Moneybox

Here’s My Question About Chinese Overinvestment

Two Chinese workers work on the roof of a building at a construction site in Beijing on July 14, 2013.

Photo by WANG ZHAO/AFP/Getty Images

Ever since 2008 or so I’ve been hearing that China’s investment-heavy export-led growth model is running on fumes and the country is headed for a collapse. Since those warning signs first became prominent in the media, the Chinese economy has close to doubled in size but the day of reckoning now appears to be upon us. And it all makes sense. The Chinese economy is so big now that its exports can’t keep growing and growing faster than the world economy—there’s nobody to buy the stuff. Even worse, since China now isn’t nearly as poor as it was 10 or 15 years ago, its wage advantage in low-end manufacturing has been lost to other Asian producers. Those limits to export-led growth impose limits on growth driven by investments. For a little while, with enough credit expansion you can make anything happen. But if nobody’s there to buy the stuff then ultimately investments in the facilities to make the stuff won’t pay off.

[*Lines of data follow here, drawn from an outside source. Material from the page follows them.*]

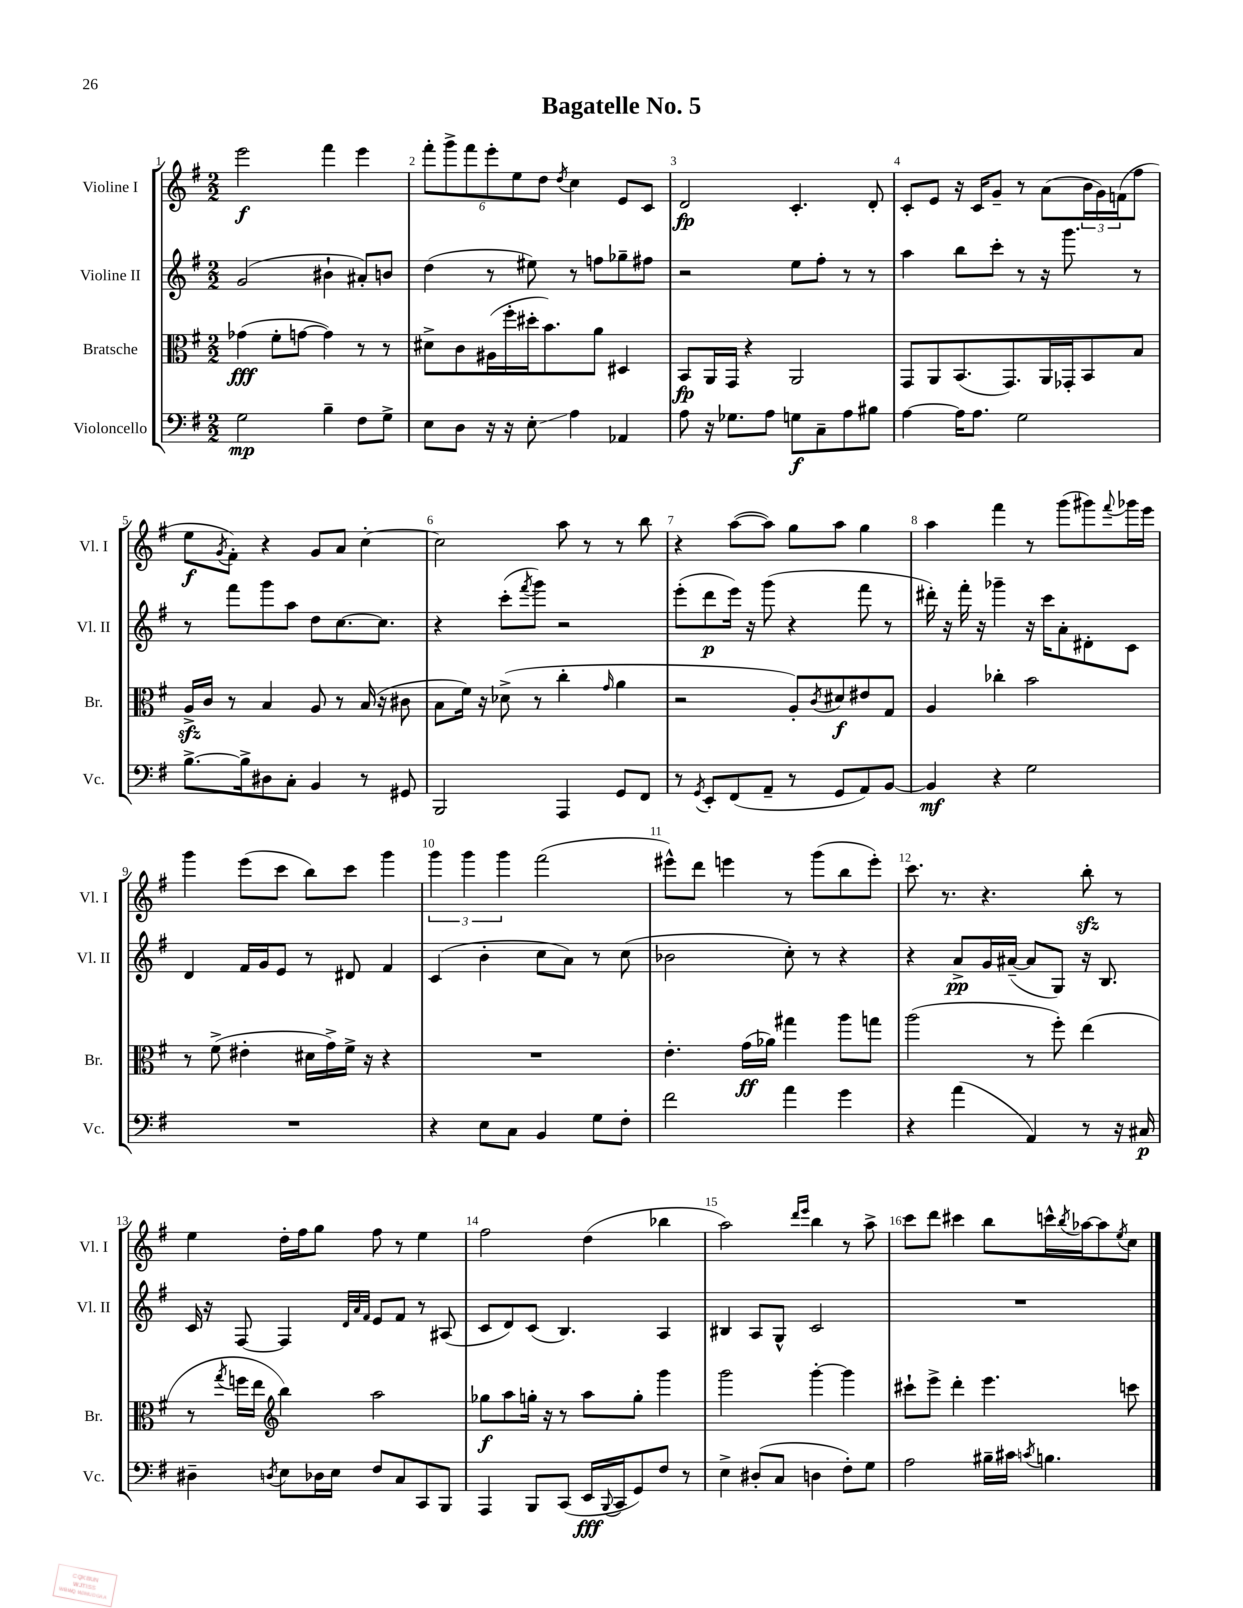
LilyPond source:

\header { title = "Bagatelle No. 5" }
<<
\new StaffGroup <<
\new Staff = "s0" \with { instrumentName = "Violine I" shortInstrumentName = "Vl. I" } {
    \clef treble \key g \major \numericTimeSignature \time 2/2
    e'''2\f fis'''4 e'''4 |
    \tuplet 6/4 { fis'''8-. g'''8-> fis'''8 e'''8-. e''8 d''8 } \acciaccatura { d''8 } c''4 e'8 c'8 |
    d'2\fp c'4.-. d'8-. |
    c'8-. e'8 r16 c'16 g'8-- r8 a'8( \tuplet 3/2 { b'16 g'16) f'16( } fis''8 |
    e''8\f \acciaccatura { g'8 } fis'8-.) r4 g'8 a'8 c''4~-. |
    c''2 a''8 r8 r8 b''8 |
    r4 a''8~( a''8) g''8 a''8 g''4 |
    a''4 fis'''4 r8 g'''8( gis'''8) \appoggiatura { fis'''8 } ges'''16 e'''16 |
    g'''4 e'''8( c'''8 b''8) c'''8 g'''4 |
    \tuplet 3/2 { g'''4 g'''4 g'''4 } fis'''2( |
    eis'''8-^) d'''8 e'''4 r8 g'''8( b''8 e'''8-.) |
    c'''8. r8. r4. b''8-.\sfz r8 |
    e''4 d''16-. fis''16 g''8 fis''8 r8 e''4 |
    fis''2 d''4( bes''4 |
    a''2) \grace { d'''16 e'''16 } b''4 r8 a''8-> |
    c'''8 d'''8 cis'''4 b''8 c'''16-^ \acciaccatura { b''8 } aes''16~ aes''8 \acciaccatura { e''8 } c''8 \bar "|." |
}
\new Staff = "s1" \with { instrumentName = "Violine II" shortInstrumentName = "Vl. II" } {
    \clef treble \key g \major \numericTimeSignature \time 2/2
    g'2( bis'4-! ais'8-.) b'8 |
    d''4( r8 eis''8) r8 f''8 ges''8-- fis''8 |
    r2 e''8 fis''8-. r8 r8 |
    a''4 b''8 c'''8-. r8 r16 g'''8. r8 |
    r8 fis'''8 g'''8 a''8 d''8 c''8.~ c''8. |
    r4 c'''8-.( \acciaccatura { fis'''8 } g'''8) r2 |
    e'''8-.( d'''8\p e'''16) r16 g'''8( r4 fis'''8 r8 |
    dis'''16-.) r16 fis'''16-. r16 ges'''4-- r16 c'''16 a'8-. dis'8-. c'8 |
    d'4 fis'16 g'16 e'8 r8 dis'8 fis'4 |
    c'4( b'4-. c''8 a'8) r8 c''8( |
    bes'2 c''8-.) r8 r4 |
    r4 a'8->\pp g'16 ais'16~--( ais'8 g8) r16 b8. |
    c'16 r16 fis8~ fis4 \grace { d'32 a'32 fis'32 } e'8 fis'8 r8 ais8( |
    c'8 d'8) c'8( b4.) a4 |
    bis4 a8 g8-^ c'2 |
    R1 \bar "|." |
}
\new Staff = "s2" \with { instrumentName = "Bratsche" shortInstrumentName = "Br." } {
    \clef alto \key g \major \numericTimeSignature \time 2/2
    ges'4\fff( fis'8-. g'8~ g'4) r8 r8 |
    dis'8-> c'8 ais16( fis''16-. dis''16-. b'8.) a'8 dis4 |
    b,8\fp a,16 g,16 r4 a,2 |
    g,8 a,8 b,8.( g,8.) a,16 ges,16-. b,8 b8 |
    a16->\sfz c'16 r8 b4 a8 r8 b16( r16 cis'8 |
    b8 fis'16) r16 des'8->( r8 c''4-. \grace { g'16 } a'4 |
    r2 a8-.) \acciaccatura { c'8 } dis'8\f eis'8 g8 |
    a4 ces''4-. b'2 |
    r8 fis'8->( eis'4-. dis'16 g'16->) fis'16-> r16 r4 |
    R1 |
    e'4.-. g'16\ff( aes'16) gis''4 a''8 g''8 |
    a''2( r8 fis''8-.) e''4( |
    r8 \acciaccatura { g''8 } f''16 e''16 \clef treble b''4) a''2 |
    ges''8\f a''8 g''16-. r16 r8 a''8 g''8-. g'''4 |
    g'''2 g'''4~-. g'''4 |
    cis'''8-! e'''8-> d'''4-. e'''4. c'''8 \bar "|." |
}
\new Staff = "s3" \with { instrumentName = "Violoncello" shortInstrumentName = "Vc." } {
    \clef bass \key g \major \numericTimeSignature \time 2/2
    g2\mp b4-- fis8 g8-> |
    e8 d8 r16 r16 e8-.\glissando a4 aes,4 |
    a8 r16 ges8. a8 g8\f c8-- a8 bis8 |
    a4~ a16 a8. g2 |
    b8.~-> b16-> dis8 c8-. b,4 r8 gis,8 |
    b,,2 a,,4 g,8 fis,8 |
    r8 \acciaccatura { g,8 } e,8-. fis,8( a,8-- r8 g,8 a,8) b,8~ |
    b,4\mf r4 g2 |
    R1 |
    r4 e8 c8 b,4 g8 fis8-. |
    fis'2 a'4 g'4 |
    r4 a'4( a,4) r8 r16 cis16\p |
    dis4-- \acciaccatura { d8 } e8 des16 e16 fis8 c8 c,8 b,,8 |
    a,,4 b,,8 c,8( e,16\fff \appoggiatura { b,,8 } c,16 g,8) fis8 r8 |
    e4-> dis8-.( c8 d4 fis8-.) g8 |
    a2 bis16-- cis'16 \acciaccatura { c'8 } b4. \bar "|." |
}
>>
>>
\layout { \context { \Score \override BarNumber.break-visibility = ##(#f #t #t) barNumberVisibility = #all-bar-numbers-visible } }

It can’t go on forever! Read Kate MacKenzie for a very thorough rundown of the logic of the bear case. A logic that, I hasten to emphasize, is now backed up with very real data of a very real slowdown in the Chinese economy.

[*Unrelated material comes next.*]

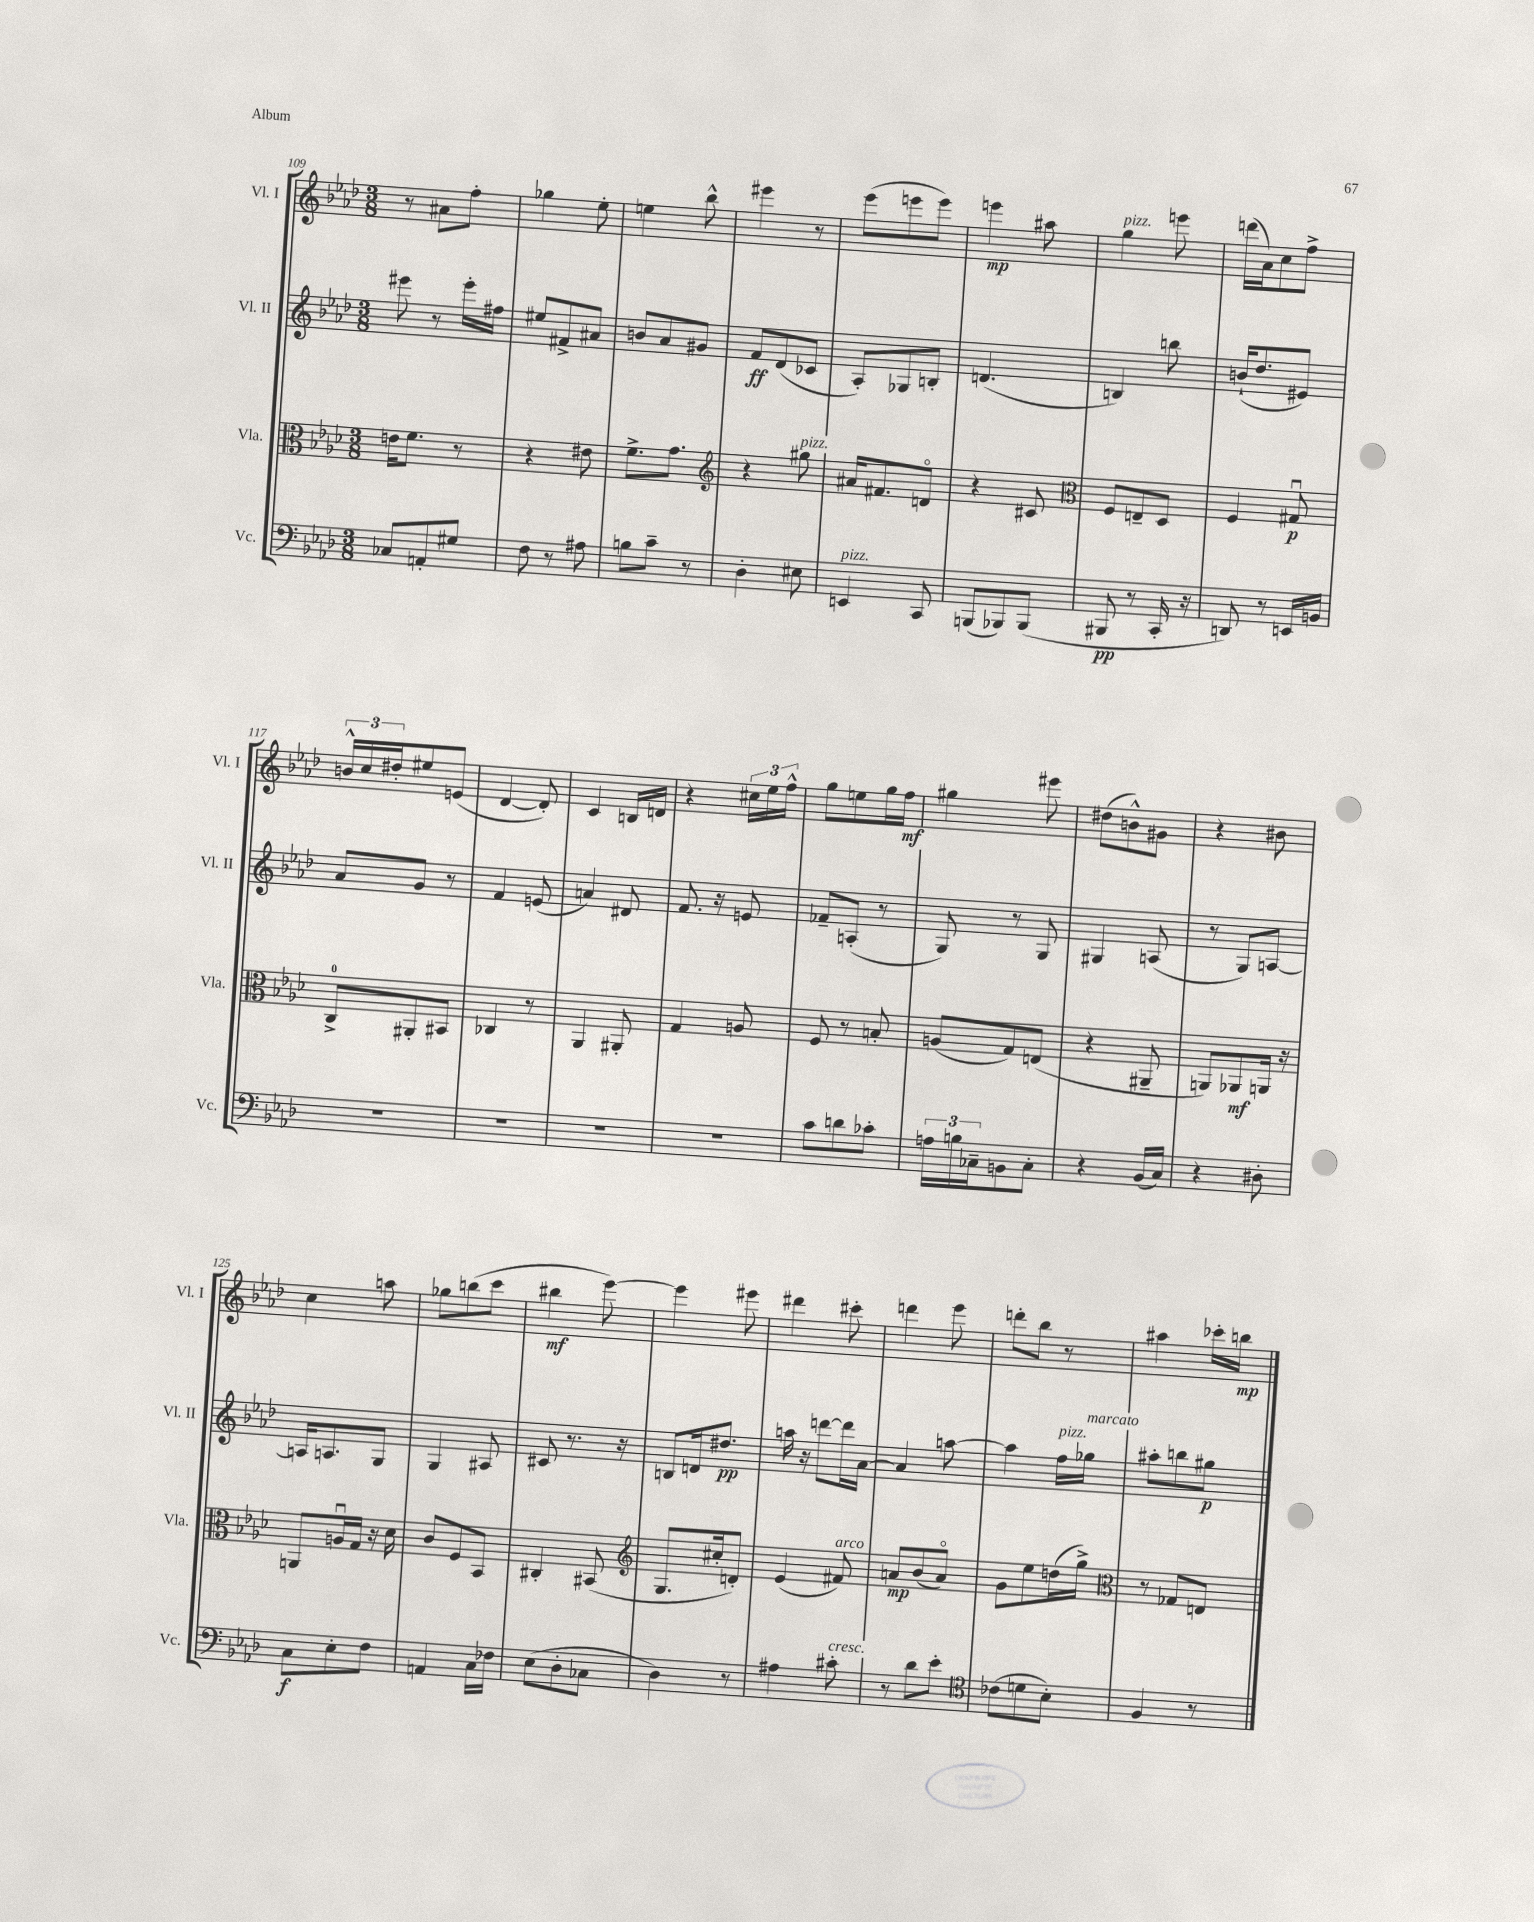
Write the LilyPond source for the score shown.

But here’s what I don’t get: Housing. Investment, you’ll recall, includes “residential investment” (i.e. houses) and I don’t understand why it would be the case that China is oversatured with residential investment. Now yesterday someone showed me this photo slideshow of the Chinese ghost city of Chenggong and it took me about five minutes to realize that this was actually a different ghost city from the ghost city of Ordos. Whole brand new cities full of vacant buildings certainly seems like good evidence that China is oversatured with residential investment. But why would that be? Is this average Chinese person living in a mansion? When I visited China back in 2009 I saw a couple of newly built dwellings that looked to me like they’d be considered cramped by European standards, to say nothing of the vast expanses inhabited by Americans, Canadians, and Australians. Now that wasn’t a representative sample and perhaps things have changed in the past few years. But those were the houses that government officials wanted to show off to visited journalists! Looking out the window from trains you could see plenty of people living in peasant huts. And aren’t we always reading about Foxconn workers living four to a room in dormitories? And aren’t we also always reading about how by Chinese standards, a Foxconn job is a pretty good job?

So why not investment in some proper apartment buildings for factory workers to live in? Not brand new ghost cities, but just new buildings with larger dwelling units located in-or-around the cities and towns that China already has?

After all, this is exactly the kind of investment that would need to lead a “rebalancing” toward domestic consumption. My consumer goods are mostly in my house. My clothing is in my closet. My appliances are in my kitchen. When I moved from a smaller home to a larger one, I bought more chairs and a second couch. People keep cars in garages. At any rate, nobody’s out there making a bullish case for China and I’m not going to stick my neck out. But I think the slowdown is a bit more mysterious than simple invocation of “overinvestment” tells us. Something or other is creating ghost cities rather than bigger houses that people want to live in.